The new year has begun and we are all confidently beginning our good resolutions. Do you, like thousands of other women, want a toned body for the summer? Can the winter fats disappear from your body again? Have you already renewed your subscription at the gym? You are already on the right track! Unfortunately, many women make the same mistake: they start cutting their calories and also exercise a lot. Here you can read why this can backfire and how it should be done. Are you reading?

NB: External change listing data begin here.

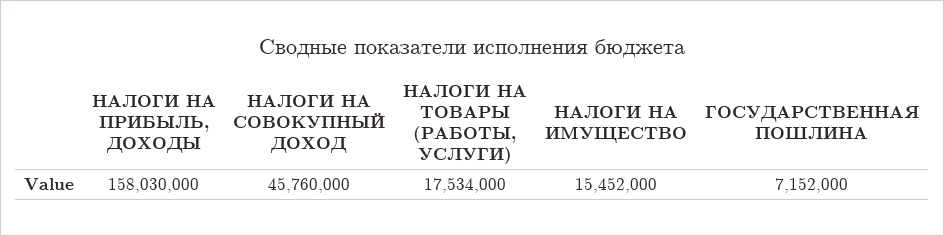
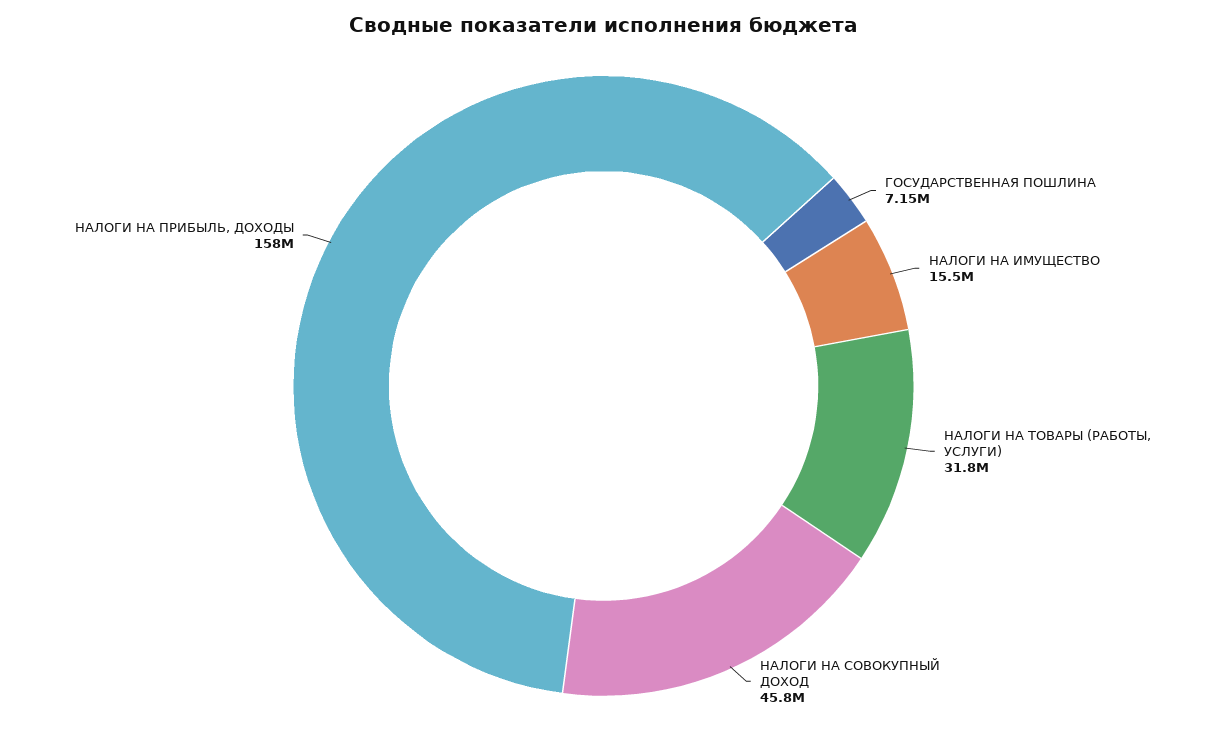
  {
    "НАЛОГИ НА ПРИБЫЛЬ, ДОХОДЫ": 158030000,
    "НАЛОГИ НА СОВОКУПНЫЙ ДОХОД": 45760000,
-   "НАЛОГИ НА ТОВАРЫ (РАБОТЫ, УСЛУГИ)": 17534000,
+   "НАЛОГИ НА ТОВАРЫ (РАБОТЫ, УСЛУГИ)": 31800000,
    "НАЛОГИ НА ИМУЩЕСТВО": 15452000,
    "ГОСУДАРСТВЕННАЯ ПОШЛИНА": 7152000
  }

Keep getting enough nutrients

Nowadays you are overloaded with it: diets with which you lose more than 2 kilos per week. It all sounds very nice, but a crash diet is disastrous for your body. The pounds do fly off: you lose fluid, muscle mass and maybe just a little bit of fat. However, your body goes into a resting position and as soon as you consume the normal amount of calories again, you will notice that the scales skyrocket. Your body is used to being undernourished and quickly saves all the nutrients from the ingested food as reserves for the next crash diet. This ensures more fat mass and less muscle. And let that be just something you want to avoid!

How should it be?

If you are busy with fitness and strength training, it is important to offer your body as many building blocks as possible. You can certainly cut some calories and of course leave the healthy snacks, but do not overdo it. You can make the calculation by doing body weight x 30 kcal. This is of course only an estimate. If you notice that you are still gaining weight or that it is really going very slowly, you can slowly reduce some kcal. Much more important is the intake of proteins. Proteins support your body in muscle recovery. During fitness you always cause small tears in the muscle to form more mass. With the help of enough protein you increase the strength of your muscles and thus also the muscle mass. The goal is of course as much muscle mass and less fat as possible. With heavy strength training we advise to take about 2 to 2.5 grams of protein per kilo of body weight. Proteins are found in meats, fish, dairy, legumes and eggs. Special protein shakes or bars are also available if you find it difficult to get the required amount of protein.